On the second point, I wouldn't describe my scenario as a distributed transaction - there's also very possibly no single server on which to do a classic database transaction - as soon as you do there's a scalability barrier. Anyway - it's more a difference of scenarios I think, and I'd agree that in the ones you've described the solutions sit outside of a messaging layer/domain.

Always interesting to hear, thanks for clarifying!


I'm a little in love with you for the phrase "hipster terms".

I am not ignoring your technical points--I think we may have to agree to disagree, here. You certainly have a valid opinion, and are entitled to it. We think a little differently, but variety is the spice, etc. etc.

I just saw your edit and couldn't contain my glee at finally earning the moniker "hipster", so I had to comment.


What is meant by elasticity is that you can handle varying load on demand. You don't need to provision/scale for spiky/unexpected loads in advance, your infrastructure will expand and contract on demand. This is a very difficult problem to solve.

Also, this is on a much different scale than a small queue on a mobile app like you are comparing it to. A queue on a mobile app doesn't really need elasticity or scale. But when you're dealing with millions/billions of messages, the complexity is on a whole different level. And providing the ability to scale/grow with zero effort is extremely compelling.

Now if you had millions of users of your mobile app and they all sent messages for processing, an elastic, scalable message queue would be a godsend.


You're not describing anything here that isn't just an inherent attribute of message queuing. It just sends when it can, and keeps trying until the local persistence cache is cleared.

What am I missing?


Nothing, that's what the article is about, "uses for a message queue". The inherent attributes of a queue are what make a queue useful.

- _SOURCE DATA_
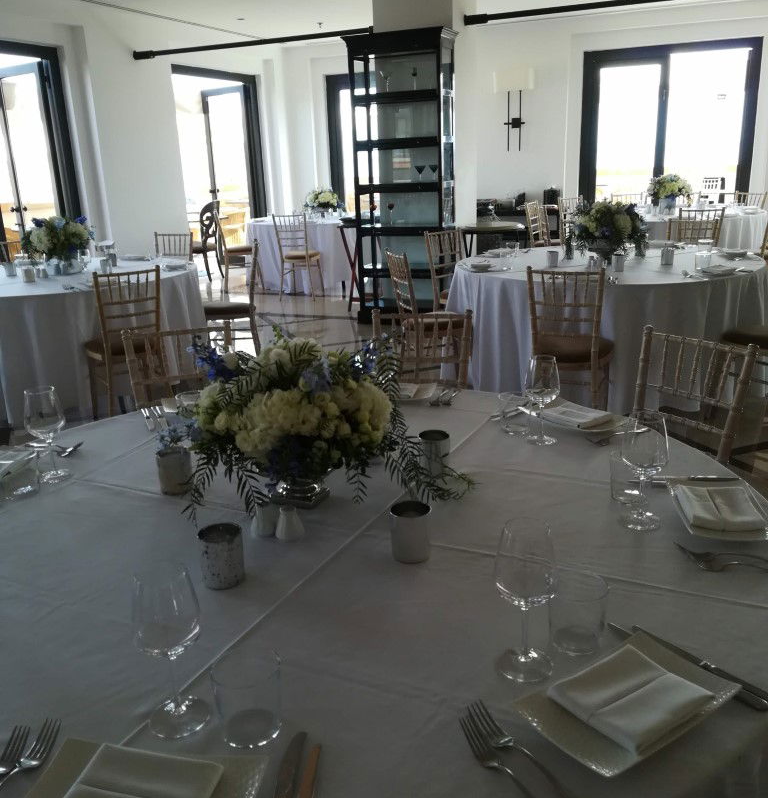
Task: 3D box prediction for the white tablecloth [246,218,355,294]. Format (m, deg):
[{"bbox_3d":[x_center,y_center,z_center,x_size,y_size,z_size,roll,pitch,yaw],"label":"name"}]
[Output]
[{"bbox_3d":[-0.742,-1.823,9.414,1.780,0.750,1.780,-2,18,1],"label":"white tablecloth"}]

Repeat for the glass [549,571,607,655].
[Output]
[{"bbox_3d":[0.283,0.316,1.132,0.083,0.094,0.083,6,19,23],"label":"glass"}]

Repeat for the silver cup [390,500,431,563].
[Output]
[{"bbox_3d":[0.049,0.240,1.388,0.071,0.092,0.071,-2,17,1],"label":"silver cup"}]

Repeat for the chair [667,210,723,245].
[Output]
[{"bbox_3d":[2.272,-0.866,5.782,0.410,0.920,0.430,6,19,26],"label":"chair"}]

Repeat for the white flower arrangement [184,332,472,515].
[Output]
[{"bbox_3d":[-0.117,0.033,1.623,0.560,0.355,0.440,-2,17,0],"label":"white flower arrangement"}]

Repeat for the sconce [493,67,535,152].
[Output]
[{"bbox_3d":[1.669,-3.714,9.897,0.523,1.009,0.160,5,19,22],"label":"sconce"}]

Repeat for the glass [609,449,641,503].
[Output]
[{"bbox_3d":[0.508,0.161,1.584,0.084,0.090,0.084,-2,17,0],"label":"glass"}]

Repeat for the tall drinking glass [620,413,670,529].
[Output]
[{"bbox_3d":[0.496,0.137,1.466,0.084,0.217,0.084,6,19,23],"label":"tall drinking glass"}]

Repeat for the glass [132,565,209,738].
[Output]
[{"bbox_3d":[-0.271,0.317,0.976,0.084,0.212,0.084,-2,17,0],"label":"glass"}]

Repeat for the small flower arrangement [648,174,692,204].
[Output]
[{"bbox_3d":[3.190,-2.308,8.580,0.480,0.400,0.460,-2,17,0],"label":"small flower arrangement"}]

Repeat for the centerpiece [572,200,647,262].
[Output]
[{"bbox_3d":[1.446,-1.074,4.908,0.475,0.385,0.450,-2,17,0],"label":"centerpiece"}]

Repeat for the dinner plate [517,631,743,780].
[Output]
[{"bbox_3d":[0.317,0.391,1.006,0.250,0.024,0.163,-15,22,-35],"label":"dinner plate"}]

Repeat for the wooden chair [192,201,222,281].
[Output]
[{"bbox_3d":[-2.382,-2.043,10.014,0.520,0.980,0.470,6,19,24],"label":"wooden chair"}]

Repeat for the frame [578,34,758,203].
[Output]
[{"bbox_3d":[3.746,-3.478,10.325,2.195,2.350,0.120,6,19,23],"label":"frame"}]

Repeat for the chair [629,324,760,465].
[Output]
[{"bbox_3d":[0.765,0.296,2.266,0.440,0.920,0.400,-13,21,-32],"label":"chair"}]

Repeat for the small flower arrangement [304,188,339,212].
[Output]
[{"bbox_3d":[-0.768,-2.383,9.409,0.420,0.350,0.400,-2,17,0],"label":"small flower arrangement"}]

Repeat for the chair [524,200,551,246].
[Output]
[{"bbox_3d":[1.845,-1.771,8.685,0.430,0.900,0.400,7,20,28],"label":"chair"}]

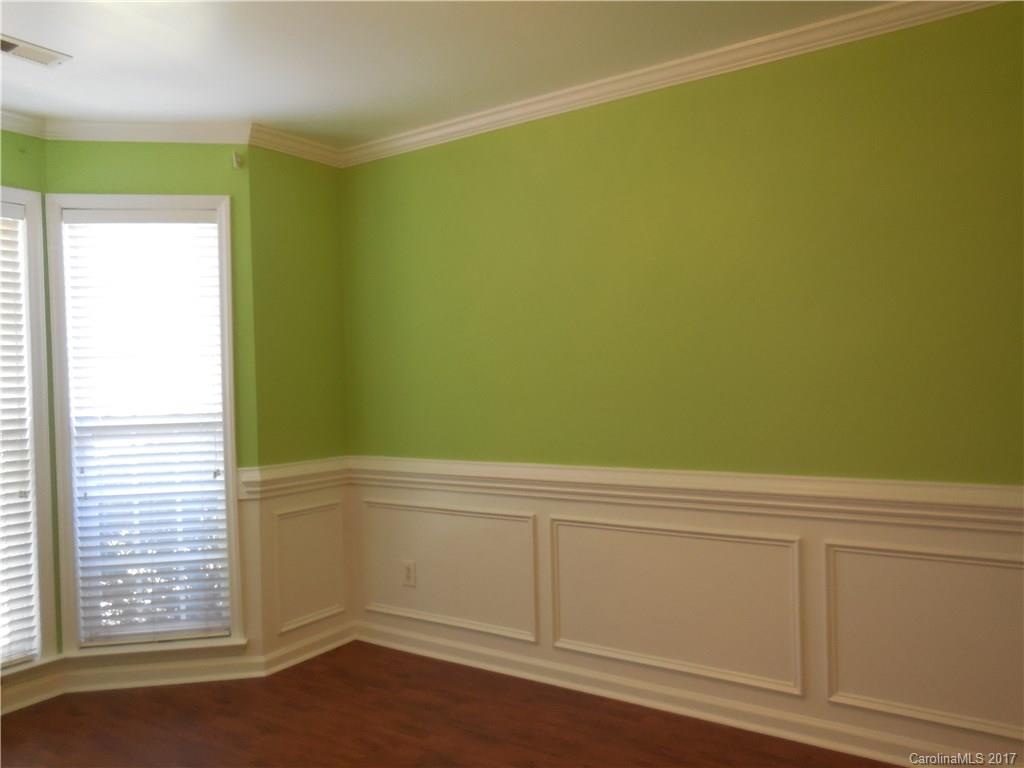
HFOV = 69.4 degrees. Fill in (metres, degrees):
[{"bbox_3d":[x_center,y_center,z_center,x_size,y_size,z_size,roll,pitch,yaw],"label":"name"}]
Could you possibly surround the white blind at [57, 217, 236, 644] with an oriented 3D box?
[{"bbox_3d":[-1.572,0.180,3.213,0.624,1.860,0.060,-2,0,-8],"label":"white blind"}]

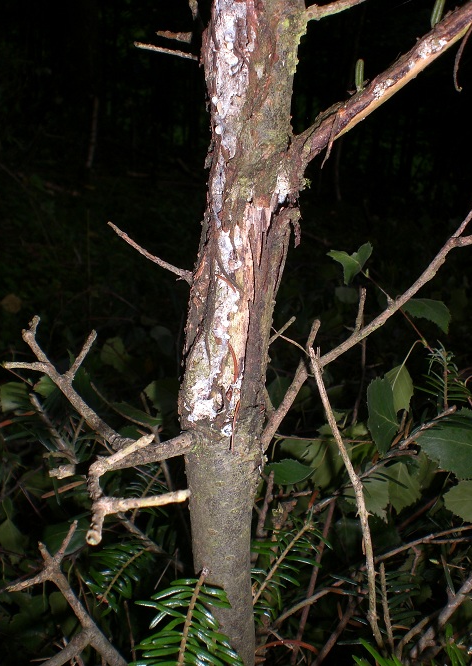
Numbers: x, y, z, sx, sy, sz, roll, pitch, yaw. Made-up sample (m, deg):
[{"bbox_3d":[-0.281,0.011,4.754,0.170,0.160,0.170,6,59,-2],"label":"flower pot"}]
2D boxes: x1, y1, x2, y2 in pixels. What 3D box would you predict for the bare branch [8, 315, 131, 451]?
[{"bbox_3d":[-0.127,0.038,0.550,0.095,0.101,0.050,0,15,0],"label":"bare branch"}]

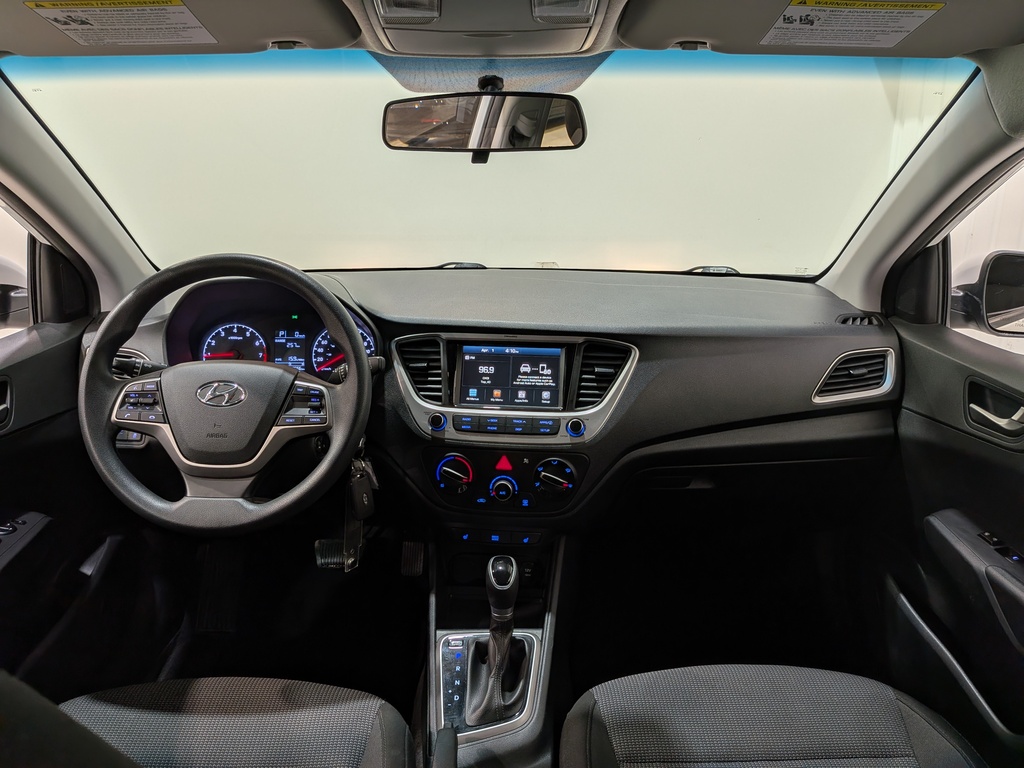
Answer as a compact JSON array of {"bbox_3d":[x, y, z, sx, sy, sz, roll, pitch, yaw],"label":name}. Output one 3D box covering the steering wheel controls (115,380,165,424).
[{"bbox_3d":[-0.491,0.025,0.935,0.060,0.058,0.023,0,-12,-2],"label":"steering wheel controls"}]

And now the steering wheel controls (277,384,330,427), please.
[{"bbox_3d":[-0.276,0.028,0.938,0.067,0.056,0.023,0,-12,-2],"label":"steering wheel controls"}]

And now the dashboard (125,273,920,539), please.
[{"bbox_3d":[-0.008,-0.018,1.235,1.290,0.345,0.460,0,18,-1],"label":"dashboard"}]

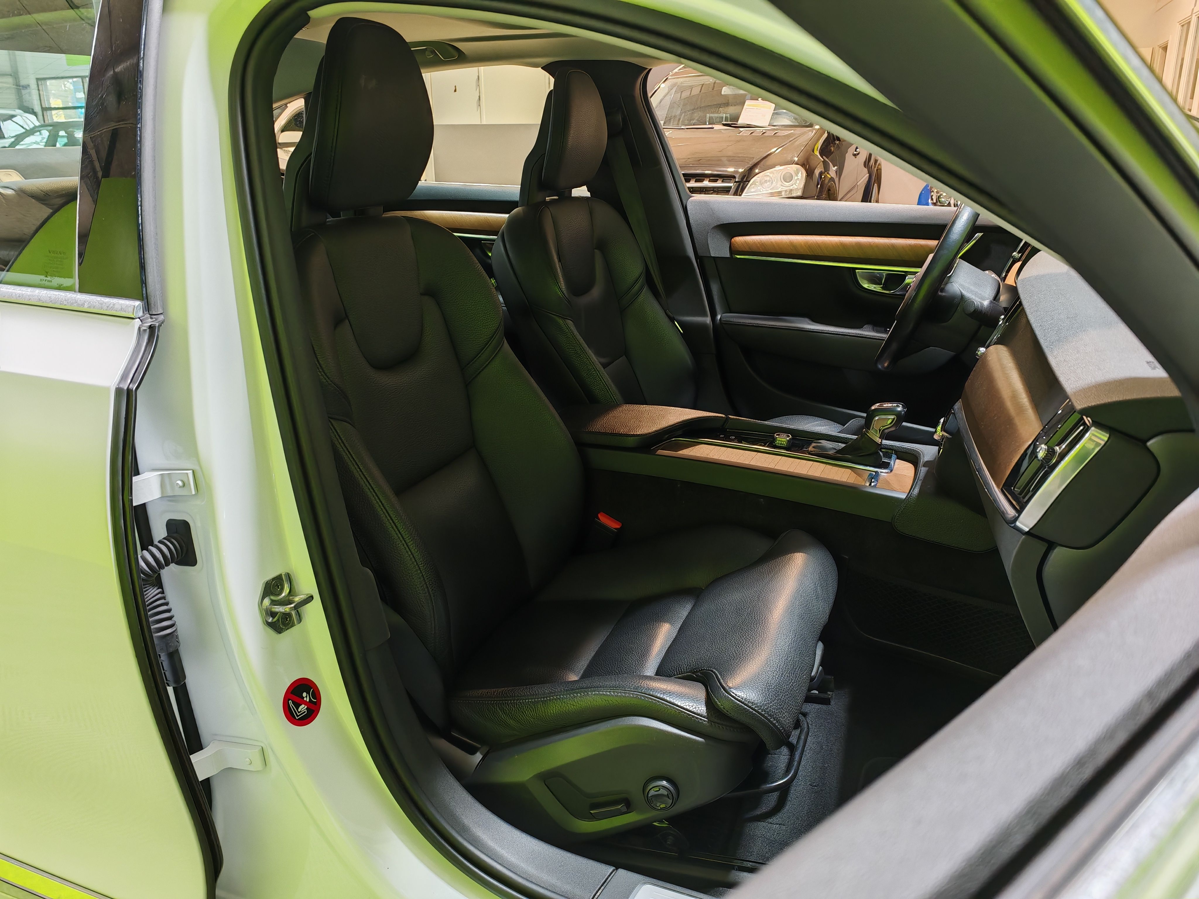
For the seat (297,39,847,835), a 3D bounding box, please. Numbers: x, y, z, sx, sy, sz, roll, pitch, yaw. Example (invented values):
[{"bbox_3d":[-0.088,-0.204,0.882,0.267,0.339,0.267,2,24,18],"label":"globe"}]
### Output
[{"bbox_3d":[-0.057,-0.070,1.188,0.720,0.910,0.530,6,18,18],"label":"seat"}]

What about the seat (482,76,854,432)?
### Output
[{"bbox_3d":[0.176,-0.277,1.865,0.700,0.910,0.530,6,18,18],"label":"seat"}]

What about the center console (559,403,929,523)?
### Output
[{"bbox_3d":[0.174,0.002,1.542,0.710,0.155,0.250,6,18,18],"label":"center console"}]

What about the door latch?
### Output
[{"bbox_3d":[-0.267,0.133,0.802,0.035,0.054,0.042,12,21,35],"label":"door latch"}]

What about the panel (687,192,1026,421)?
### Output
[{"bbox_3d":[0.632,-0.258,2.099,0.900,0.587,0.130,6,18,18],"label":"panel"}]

- _QUESTIONS TO ANSWER_
1. List every pair of words joined by a slash in the discussion of message queues, in the order they appear.
2. Reproduce the discussion of message queues word for word, starting at "You're not describing" and ending at "a queue useful.".
The lines have nothing to do with the discussion of message queues.

- _ANSWERS GIVEN_
1. layer/domain, provision/scale, spiky/unexpected, millions/billions, scale/grow

2.
You're not describing anything here that isn't just an inherent attribute of message queuing. It just sends when it can, and keeps trying until the local persistence cache is cleared.

What am I missing?


Nothing, that's what the article is about, "uses for a message queue". The inherent attributes of a queue are what make a queue useful.